Kudos to you for doing a conversion :) I'm curious -- what drivetrain are you going with (motor, charger, inverter, etc)? I'm getting an Aptera, which uses Azure Dynamics's AC24LS motor and DMOC445 inverter; I've seen Azure hardware used in several very nice conversions, and Azure has responded to all of my requests for more info very quickly (others have reported excellent support from them as well). But there are a lot of good options out there (AC24LS would, IMHO, be too small for a Wrangler, too... if you went Azure, you'd probably want an AC55). Also, what sort of connector are you going to use to plug in? Technically, in the US, you're supposed to go with some kind of Avcon setup, but given that there aren't very many Avcon chargers out there in most places yet, it's not really needed. One setup that I liked was to use either 30A or 50A 240V NEMA locking connectors and then adapters to hook up to different plugs to them -- NEMA 5-15 wall sockets, NEMA 10-30 and 14-30 dryer sockets, NEMA 10-50 and 14-50 range and RV sockets, etc. Are you ditching the transmission? If so, what are you planning to do about parking -- just the emergency brake? If you lost the transmission, unless you added a gearbox, you wouldn't have a parking pawl.

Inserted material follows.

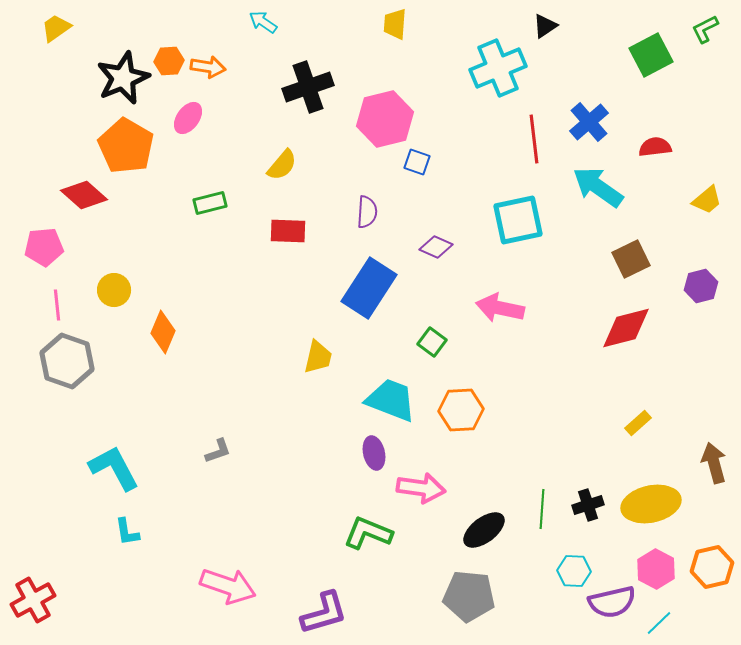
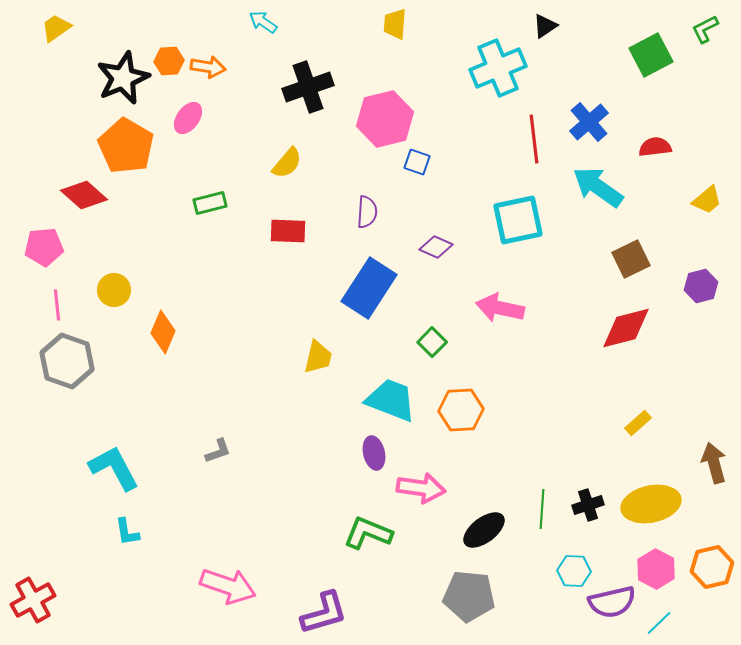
yellow semicircle at (282, 165): moved 5 px right, 2 px up
green square at (432, 342): rotated 8 degrees clockwise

Sorry for all the questions; I just like to see what different people are doing with conversions and how things go :)
"Define 'interesting'". "Oh God, oh God, we're all gonna die?"
Since I ordered a Tesla Roadster, I'm trying to have Tesla sell me a motor and a PEM. I'm going a different way for the battery storage system (not a fan of the ESS they've put together). I'm planing on making the energy storage system interchangable, so I can easily pull the power system out and swap it for EEstor ultracapacitors when they come out (3-6 months). Haven't worked out the details on charging yet, although I know I'm going to need to pull between 30-80 amps at 220V. It's going to be a fun project =)

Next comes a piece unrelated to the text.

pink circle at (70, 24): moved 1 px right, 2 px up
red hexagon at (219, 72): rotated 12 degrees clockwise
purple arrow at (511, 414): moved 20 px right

If you're going with Tesla's motor, you'd probably be best off going with their inverter/charger as well, too (they do reductive charging, so it's one system for both). If not... hmm. Manzanita Micro makes a good 50A charger, although they don't go up to 80A. Not sure what'd be best for currents that high.
Sounds like you've got a neat project underway! :)
"Define 'interesting'". "Oh God, oh God, we're all gonna die?"
I thought that was the case, as Tesla had to license the Reductive Charging patent from AC Propulsion. I also looked at going with AC Propulsion for the electric motor and controller system, but they wanted $25K for it. I'd much prefer go with Tesla's refined system.